Gold Coast company Gilmour Space aims to send Australians into space by 2030


An Australian rocket company claims it is ready to provide civilian space flight by 2030 for a fraction of current costs, if it is properly backed.

Gilmour Space, was founded by brothers Adam and James Gilmour on the Gold Coast in 2013, claims it could bring prices down to about ‘$3million a ticket’ for an Australian-built and Australian-crewed flight.

This week four civilians went into space in Elon Musk’s SpaceX rocket, launching from Florida.

It was the first time a crew of all amateurs made such a flight.

Gilmour Space is aiming to begin human space flights in 2030 and wants to bring the price down

The Gilmour brothers, Adam and James, are pictured second and fourth from left with their company's staff on May 4, aka Star Wars Day

The Gilmour brothers, Adam and James, are pictured second and fourth from left with their company’s staff on May 4, aka Star Wars Day

‘We are looking at a 2030 launch date for human space flight at Gilmour Space,’ Adam Gilmour told Daily Mail Australia.

‘Mostly it’ll be astronauts going, but we’d love to get the price of a civilian ticket down to around $3million to go into lower earth orbit.’

‘At the moment it’s about $20million.’ 

Mr Gilmour said the likelihood of achieving the 2030 goal was probably ’50 per cent, because we need government support. Every trip is so expensive you need millions’.

If properly supported, Mr Gilmour said he’d be ‘100 per cent’ confident’ his company could achieve the goal. 

The mission could as low as  $320million – about a tenth of current costs, he claimed.

‘We’ve already got people in our company who have built human space craft before. We can do this,’ Mr Gilmour said. 

The rocket would cost about $250million to develop and the capsule around $50million, plus $20million to build the final version.

Mr Gilmour said it was a pity people still thought the idea of Australia being active in space was a joke.

‘There’s something terrible in our culture were we don’t believe in anything outside of what we already do. We think we are good at the Olympics, swimming, mining swimming nothing else and we never will be, it’s bulls***. 

Gilmour Space launches rockets for satellites now but with government support it hopes to develop Australia's first human space craft for $320million

Gilmour Space launches rockets for satellites now but with government support it hopes to develop Australia’s first human space craft for $320million

Adam Gilmour wants Australia to be flying into lower earth orbit with the US, China, Russia, India, European nations and Japan by 2030

Adam Gilmour wants Australia to be flying into lower earth orbit with the US, China, Russia, India, European nations and Japan by 2030

‘The US, China and Russia are already providing civilian space flight. By 2030, seven or eight countries will be doing it. India is already planning it, Europe will come next and then Japan. Then it should be us.’

The likely trips Australians would take would be to future space stations hanging in ‘low earth orbit’, which is considered the area between 160km and 1000km above the surface of the planet. 

Mr Gilmour said launching humans into space would be a good use of taxpayer money because it ‘is the highest technical achievement’.
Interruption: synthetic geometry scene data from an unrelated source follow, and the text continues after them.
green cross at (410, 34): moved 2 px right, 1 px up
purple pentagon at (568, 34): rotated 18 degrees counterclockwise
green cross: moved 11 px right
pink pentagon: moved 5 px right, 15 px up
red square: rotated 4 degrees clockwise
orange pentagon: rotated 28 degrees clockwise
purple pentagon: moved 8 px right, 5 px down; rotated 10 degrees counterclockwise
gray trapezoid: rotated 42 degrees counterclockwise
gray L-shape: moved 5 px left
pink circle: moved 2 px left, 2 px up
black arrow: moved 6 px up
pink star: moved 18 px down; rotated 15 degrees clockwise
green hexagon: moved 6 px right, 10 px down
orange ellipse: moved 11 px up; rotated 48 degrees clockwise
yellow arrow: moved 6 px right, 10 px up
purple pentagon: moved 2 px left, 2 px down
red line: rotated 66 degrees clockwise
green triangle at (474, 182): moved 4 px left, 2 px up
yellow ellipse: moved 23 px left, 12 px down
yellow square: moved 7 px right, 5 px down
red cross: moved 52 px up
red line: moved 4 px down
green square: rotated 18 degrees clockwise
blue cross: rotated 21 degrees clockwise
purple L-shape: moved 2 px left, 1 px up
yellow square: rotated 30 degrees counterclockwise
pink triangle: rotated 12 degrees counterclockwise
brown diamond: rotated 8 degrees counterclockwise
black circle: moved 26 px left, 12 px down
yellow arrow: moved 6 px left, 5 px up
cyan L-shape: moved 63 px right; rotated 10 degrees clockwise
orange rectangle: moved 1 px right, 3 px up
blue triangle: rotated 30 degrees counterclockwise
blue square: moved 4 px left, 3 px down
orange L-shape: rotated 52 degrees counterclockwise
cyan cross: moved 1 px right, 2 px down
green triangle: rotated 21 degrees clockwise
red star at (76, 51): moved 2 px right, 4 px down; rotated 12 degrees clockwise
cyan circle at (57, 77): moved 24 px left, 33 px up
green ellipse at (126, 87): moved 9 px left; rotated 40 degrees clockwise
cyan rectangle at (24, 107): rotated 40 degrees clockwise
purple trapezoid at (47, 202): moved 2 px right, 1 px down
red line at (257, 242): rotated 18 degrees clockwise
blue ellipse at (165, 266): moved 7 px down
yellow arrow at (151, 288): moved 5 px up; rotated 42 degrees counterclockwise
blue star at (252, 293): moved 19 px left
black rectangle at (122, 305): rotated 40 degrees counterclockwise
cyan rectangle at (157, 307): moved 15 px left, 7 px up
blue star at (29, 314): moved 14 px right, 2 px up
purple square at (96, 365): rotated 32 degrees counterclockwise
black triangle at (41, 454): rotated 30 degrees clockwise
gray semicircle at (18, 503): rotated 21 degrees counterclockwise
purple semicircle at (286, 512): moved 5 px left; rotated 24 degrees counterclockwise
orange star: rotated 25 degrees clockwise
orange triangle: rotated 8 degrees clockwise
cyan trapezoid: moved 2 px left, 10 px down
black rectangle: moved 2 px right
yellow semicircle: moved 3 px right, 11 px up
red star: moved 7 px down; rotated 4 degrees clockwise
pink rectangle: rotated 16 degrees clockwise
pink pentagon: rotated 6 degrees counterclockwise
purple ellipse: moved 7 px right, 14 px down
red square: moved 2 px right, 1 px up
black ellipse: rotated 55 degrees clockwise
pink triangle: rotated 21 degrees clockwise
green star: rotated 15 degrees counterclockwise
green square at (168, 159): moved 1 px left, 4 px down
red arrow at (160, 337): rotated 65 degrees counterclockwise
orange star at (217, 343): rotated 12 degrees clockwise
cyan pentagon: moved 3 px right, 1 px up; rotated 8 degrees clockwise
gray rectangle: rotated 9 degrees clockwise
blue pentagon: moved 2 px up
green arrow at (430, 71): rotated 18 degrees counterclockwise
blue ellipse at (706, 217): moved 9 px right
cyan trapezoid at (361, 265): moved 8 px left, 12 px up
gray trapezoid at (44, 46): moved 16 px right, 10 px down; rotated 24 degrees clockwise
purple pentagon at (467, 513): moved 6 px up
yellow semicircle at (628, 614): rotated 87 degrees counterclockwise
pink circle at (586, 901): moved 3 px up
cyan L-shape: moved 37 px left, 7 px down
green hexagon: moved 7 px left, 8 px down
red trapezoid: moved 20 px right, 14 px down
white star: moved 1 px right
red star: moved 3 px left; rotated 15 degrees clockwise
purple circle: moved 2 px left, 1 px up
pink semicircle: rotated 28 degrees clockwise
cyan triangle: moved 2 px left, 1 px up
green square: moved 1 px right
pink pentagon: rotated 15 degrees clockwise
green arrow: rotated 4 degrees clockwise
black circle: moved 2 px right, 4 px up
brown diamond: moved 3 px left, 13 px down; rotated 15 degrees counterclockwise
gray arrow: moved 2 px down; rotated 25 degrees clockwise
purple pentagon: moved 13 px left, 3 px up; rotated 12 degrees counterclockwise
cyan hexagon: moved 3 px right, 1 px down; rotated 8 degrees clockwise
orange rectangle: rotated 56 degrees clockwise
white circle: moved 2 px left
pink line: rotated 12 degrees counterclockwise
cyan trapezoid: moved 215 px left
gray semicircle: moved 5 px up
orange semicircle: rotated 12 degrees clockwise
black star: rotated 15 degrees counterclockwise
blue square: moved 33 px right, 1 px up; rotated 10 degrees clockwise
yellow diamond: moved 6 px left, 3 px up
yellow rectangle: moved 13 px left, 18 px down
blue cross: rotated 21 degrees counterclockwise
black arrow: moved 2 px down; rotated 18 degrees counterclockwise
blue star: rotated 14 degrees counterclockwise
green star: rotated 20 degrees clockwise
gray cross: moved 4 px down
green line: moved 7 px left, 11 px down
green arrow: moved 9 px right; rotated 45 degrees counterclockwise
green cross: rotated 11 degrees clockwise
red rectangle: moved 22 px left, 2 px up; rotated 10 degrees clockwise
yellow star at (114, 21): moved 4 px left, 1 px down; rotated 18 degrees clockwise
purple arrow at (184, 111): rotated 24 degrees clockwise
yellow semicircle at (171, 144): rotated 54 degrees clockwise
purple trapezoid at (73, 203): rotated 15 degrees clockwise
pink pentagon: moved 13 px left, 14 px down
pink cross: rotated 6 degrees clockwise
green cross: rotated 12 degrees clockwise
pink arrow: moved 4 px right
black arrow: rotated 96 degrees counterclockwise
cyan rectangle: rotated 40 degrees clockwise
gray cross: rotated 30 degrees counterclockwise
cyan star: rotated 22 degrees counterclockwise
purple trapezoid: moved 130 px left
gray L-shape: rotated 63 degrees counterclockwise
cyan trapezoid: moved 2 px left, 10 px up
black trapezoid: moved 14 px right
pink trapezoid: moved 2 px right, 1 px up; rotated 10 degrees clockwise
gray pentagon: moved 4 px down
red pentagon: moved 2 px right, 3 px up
It would also create new industries, benefit existing ones and ‘result in hundreds, and eventually thousands, of new jobs’.

The ideal launching spot, they say, would be Abbot Point, near Bowen, Queensland.

‘We like Abbot Point because it has good access to many equatorial orbits that interest our small satellite customers.’ 

Gilmour Space signed a ‘Space Act’ agreement with NASA in 2018 for research, development and education initiatives. 

The company currently launches satellites and bases its business model on ‘innovative hybrid propulsion technologies’.

The Australian Space Agency was formed in 2018 and is based in Adelaide.

Among its activities is finding Australian businesses and researchers to be involved in the supply chain for NASA’s Moon to Mars program.

Daily Mail Australia approached the Australian Space Agency for Comment but it was unavailable.